WHAT NEEDS TO BE DONE: Transcribe the listing verbatim, please, with images dropped.

DATA:
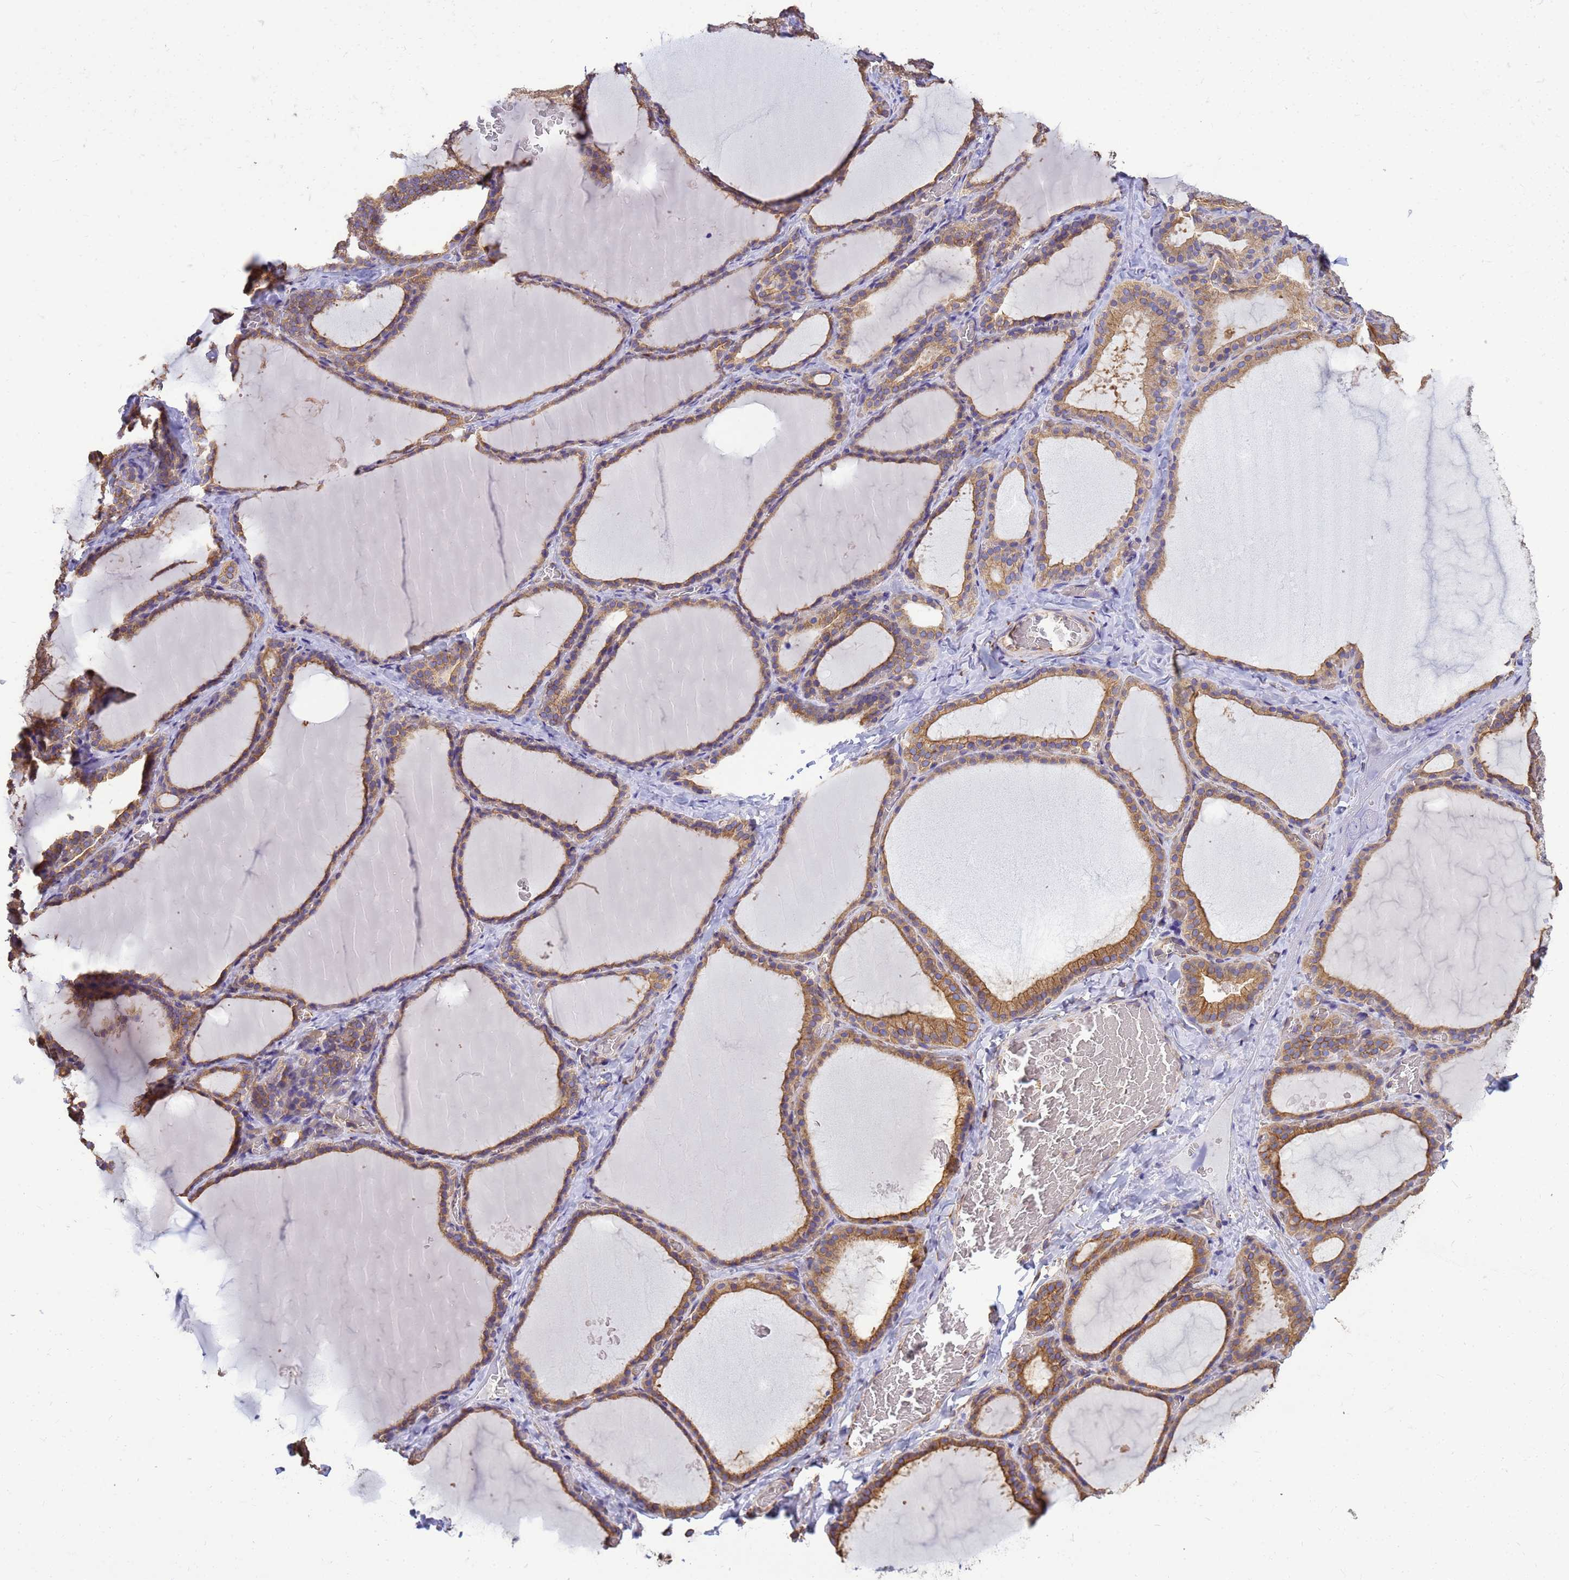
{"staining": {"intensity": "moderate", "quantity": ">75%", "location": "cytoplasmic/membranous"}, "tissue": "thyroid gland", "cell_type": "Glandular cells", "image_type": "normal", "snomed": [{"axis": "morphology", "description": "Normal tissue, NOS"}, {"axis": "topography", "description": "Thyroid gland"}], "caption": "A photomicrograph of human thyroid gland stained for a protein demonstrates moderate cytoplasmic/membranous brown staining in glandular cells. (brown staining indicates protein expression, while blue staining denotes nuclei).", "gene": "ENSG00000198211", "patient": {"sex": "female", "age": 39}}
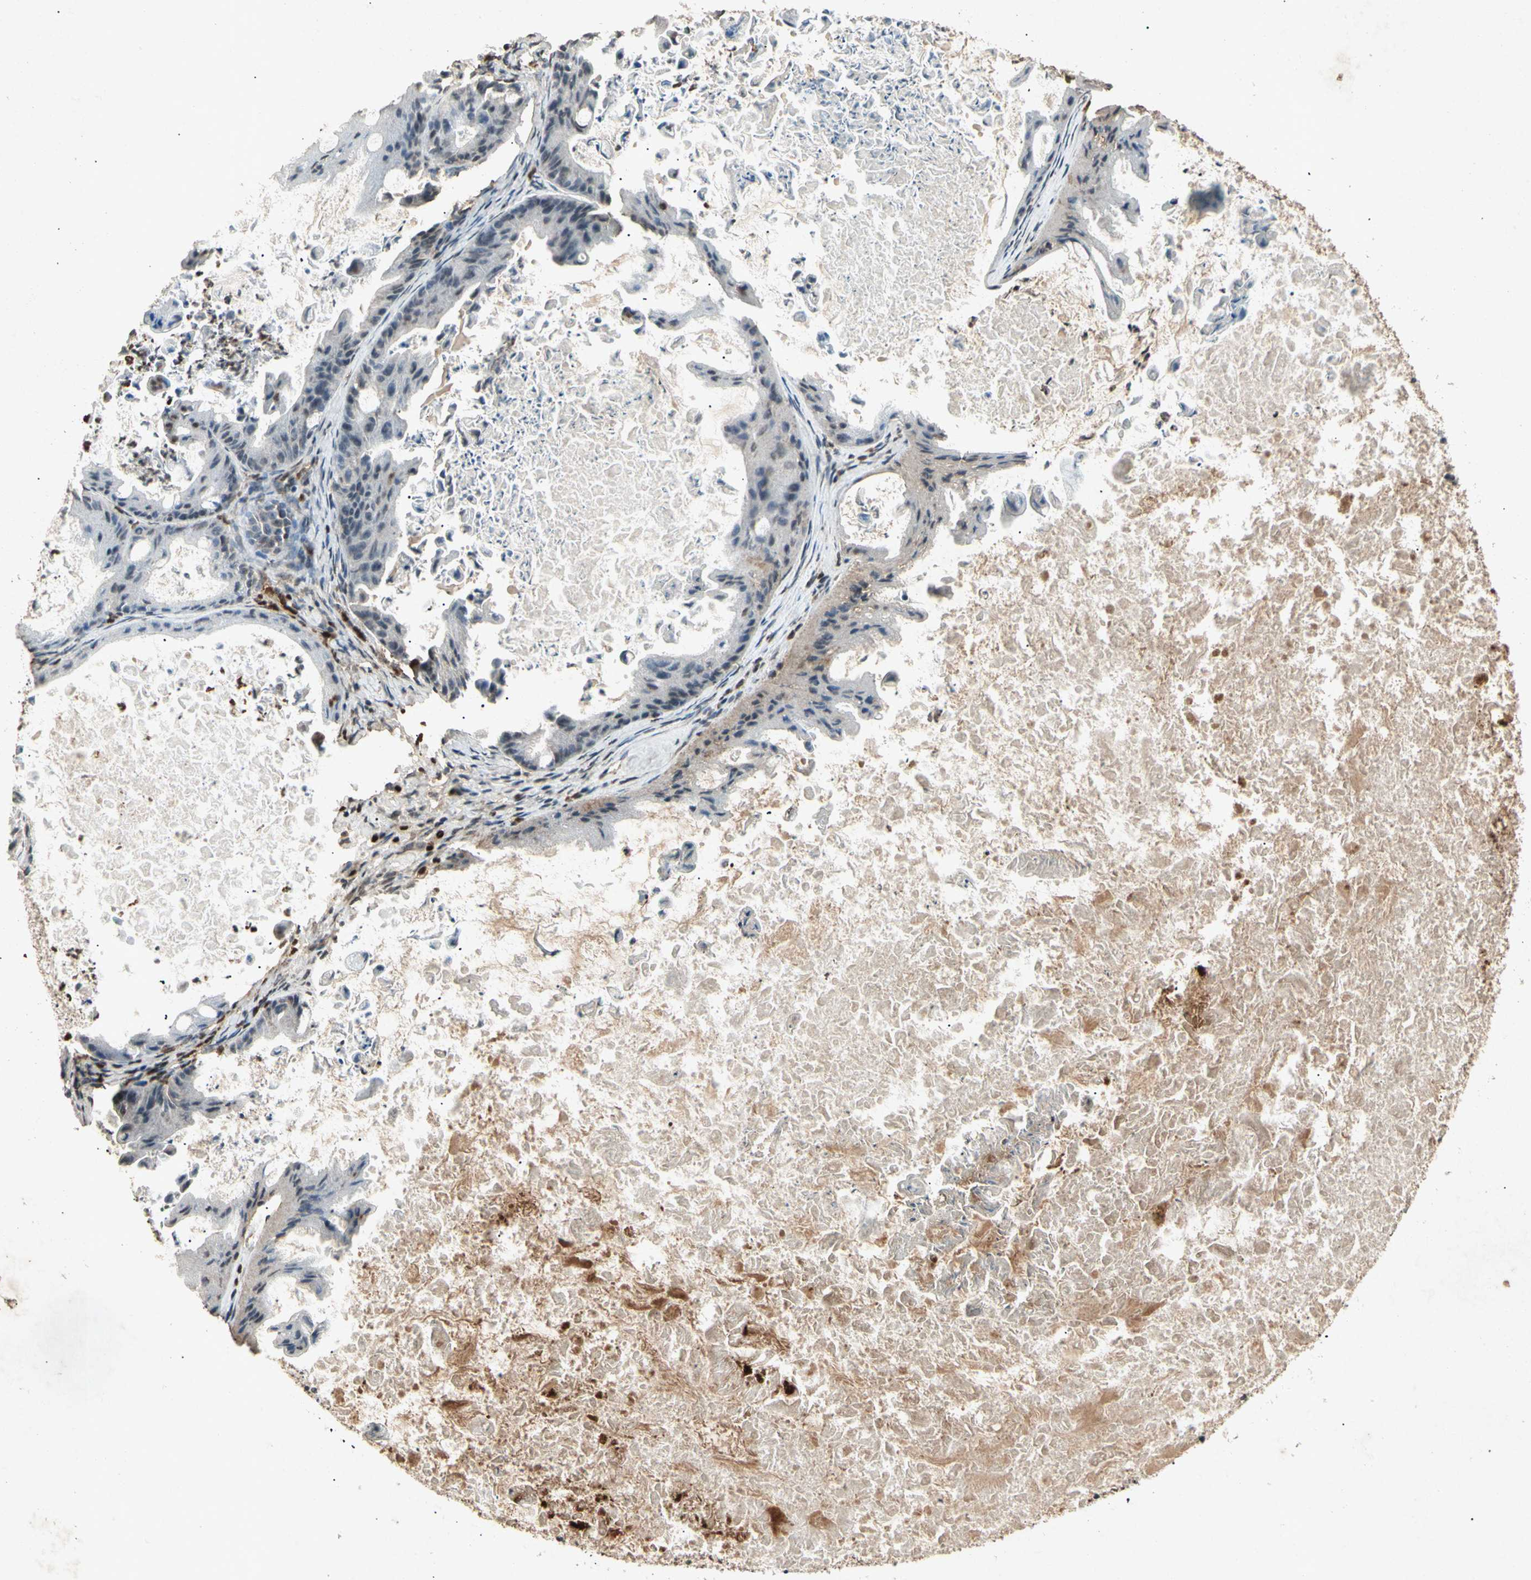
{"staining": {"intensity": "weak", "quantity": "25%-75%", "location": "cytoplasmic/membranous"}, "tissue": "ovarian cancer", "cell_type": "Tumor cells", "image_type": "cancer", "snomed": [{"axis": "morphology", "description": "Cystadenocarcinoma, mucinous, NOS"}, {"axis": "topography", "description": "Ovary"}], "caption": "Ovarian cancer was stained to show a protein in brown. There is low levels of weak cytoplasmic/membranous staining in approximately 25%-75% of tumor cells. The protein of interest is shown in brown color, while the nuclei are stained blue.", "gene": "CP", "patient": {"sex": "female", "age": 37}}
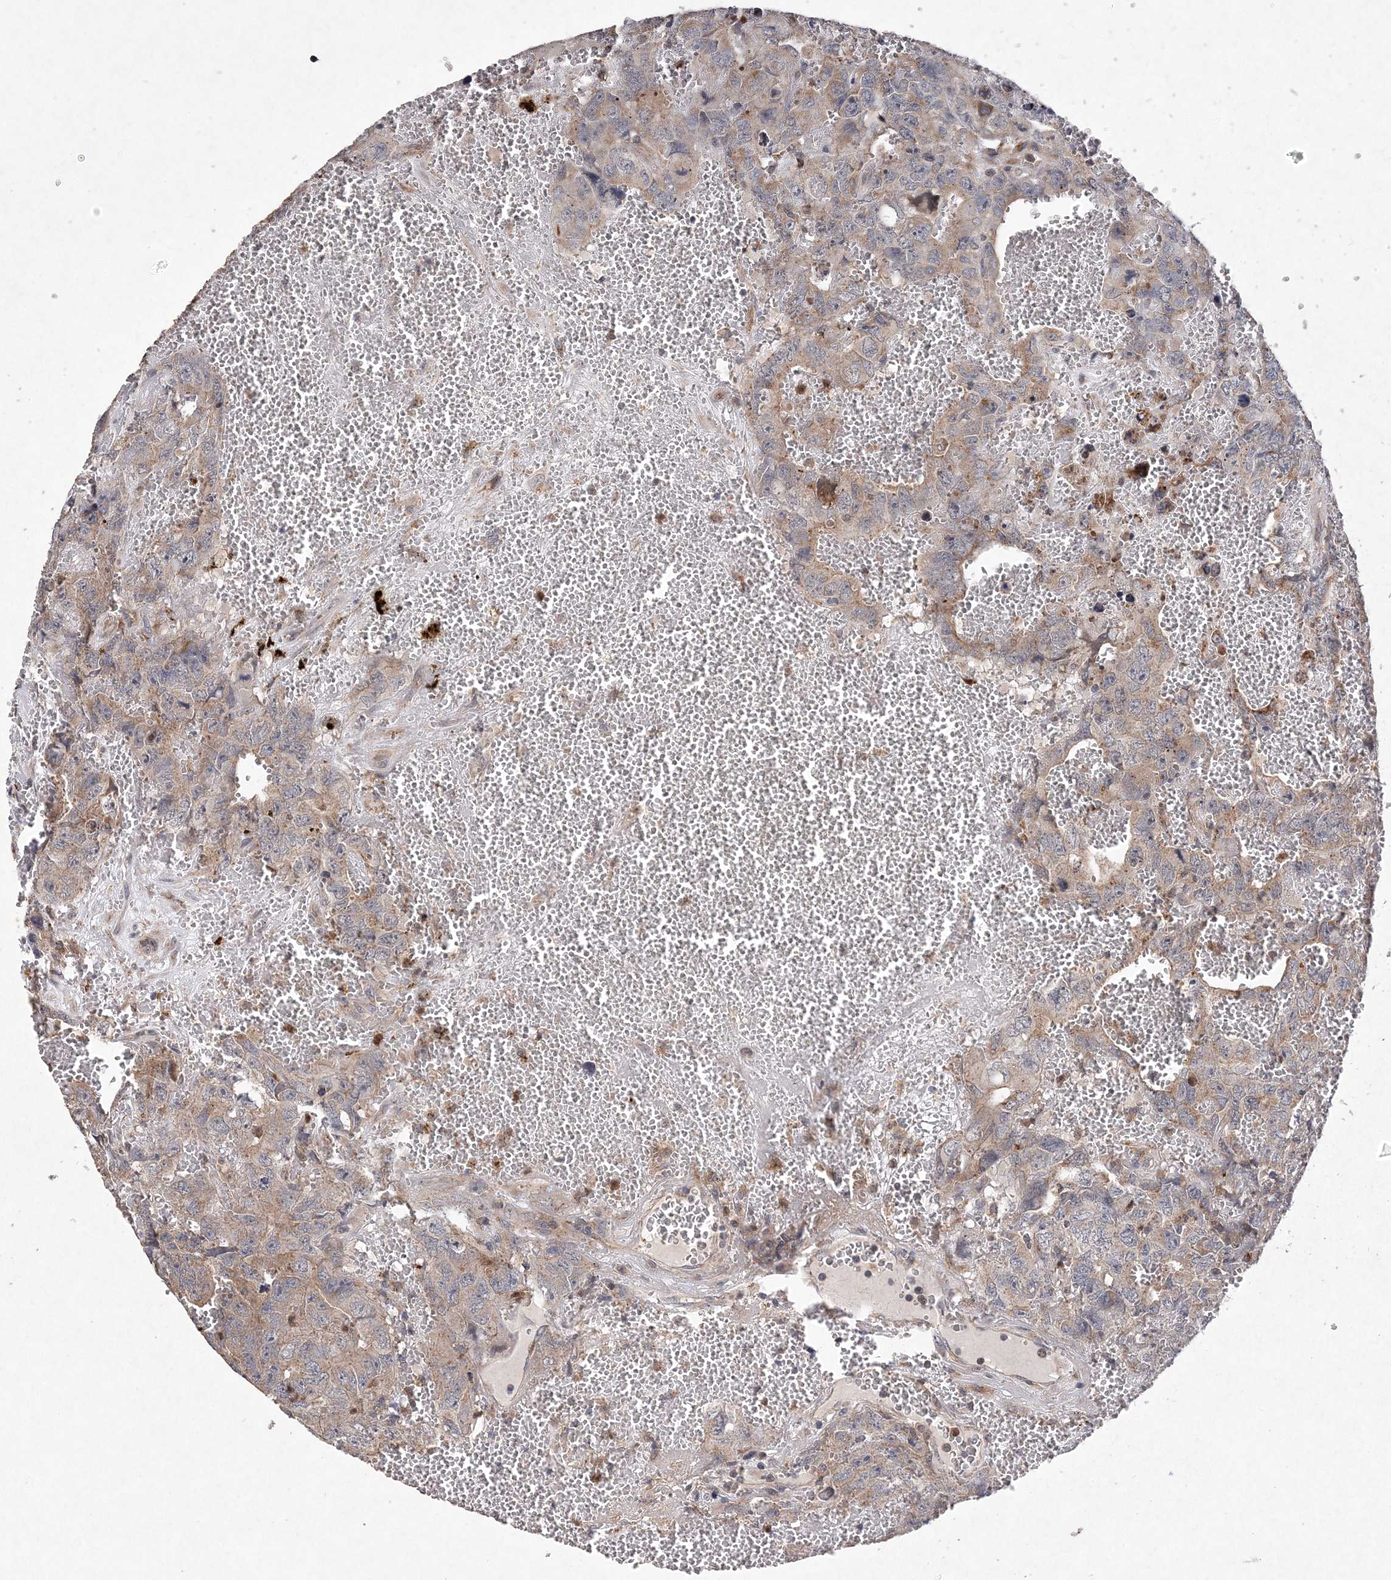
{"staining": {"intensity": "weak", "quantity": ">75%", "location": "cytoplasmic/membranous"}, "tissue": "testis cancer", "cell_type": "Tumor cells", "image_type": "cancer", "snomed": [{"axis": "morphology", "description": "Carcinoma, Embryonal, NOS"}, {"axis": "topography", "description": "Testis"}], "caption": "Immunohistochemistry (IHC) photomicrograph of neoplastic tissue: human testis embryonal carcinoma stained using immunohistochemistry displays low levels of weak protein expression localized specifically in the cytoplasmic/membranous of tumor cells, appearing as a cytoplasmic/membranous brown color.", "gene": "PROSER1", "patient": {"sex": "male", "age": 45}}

OUTPUT FOR THIS TASK:
{"staining": {"intensity": "moderate", "quantity": ">75%", "location": "cytoplasmic/membranous"}, "tissue": "thyroid gland", "cell_type": "Glandular cells", "image_type": "normal", "snomed": [{"axis": "morphology", "description": "Normal tissue, NOS"}, {"axis": "topography", "description": "Thyroid gland"}], "caption": "A photomicrograph of human thyroid gland stained for a protein demonstrates moderate cytoplasmic/membranous brown staining in glandular cells. (brown staining indicates protein expression, while blue staining denotes nuclei).", "gene": "ENSG00000198211", "patient": {"sex": "female", "age": 39}}
{"staining": {"intensity": "weak", "quantity": "25%-75%", "location": "cytoplasmic/membranous"}, "tissue": "ovarian cancer", "cell_type": "Tumor cells", "image_type": "cancer", "snomed": [{"axis": "morphology", "description": "Cystadenocarcinoma, mucinous, NOS"}, {"axis": "topography", "description": "Ovary"}], "caption": "Ovarian cancer was stained to show a protein in brown. There is low levels of weak cytoplasmic/membranous staining in approximately 25%-75% of tumor cells. The protein of interest is shown in brown color, while the nuclei are stained blue.", "gene": "CP", "patient": {"sex": "female", "age": 37}}
{"staining": {"intensity": "weak", "quantity": ">75%", "location": "cytoplasmic/membranous"}, "tissue": "testis cancer", "cell_type": "Tumor cells", "image_type": "cancer", "snomed": [{"axis": "morphology", "description": "Carcinoma, Embryonal, NOS"}, {"axis": "topography", "description": "Testis"}], "caption": "Immunohistochemistry (IHC) photomicrograph of neoplastic tissue: human testis embryonal carcinoma stained using immunohistochemistry displays low levels of weak protein expression localized specifically in the cytoplasmic/membranous of tumor cells, appearing as a cytoplasmic/membranous brown color.", "gene": "PROSER1", "patient": {"sex": "male", "age": 45}}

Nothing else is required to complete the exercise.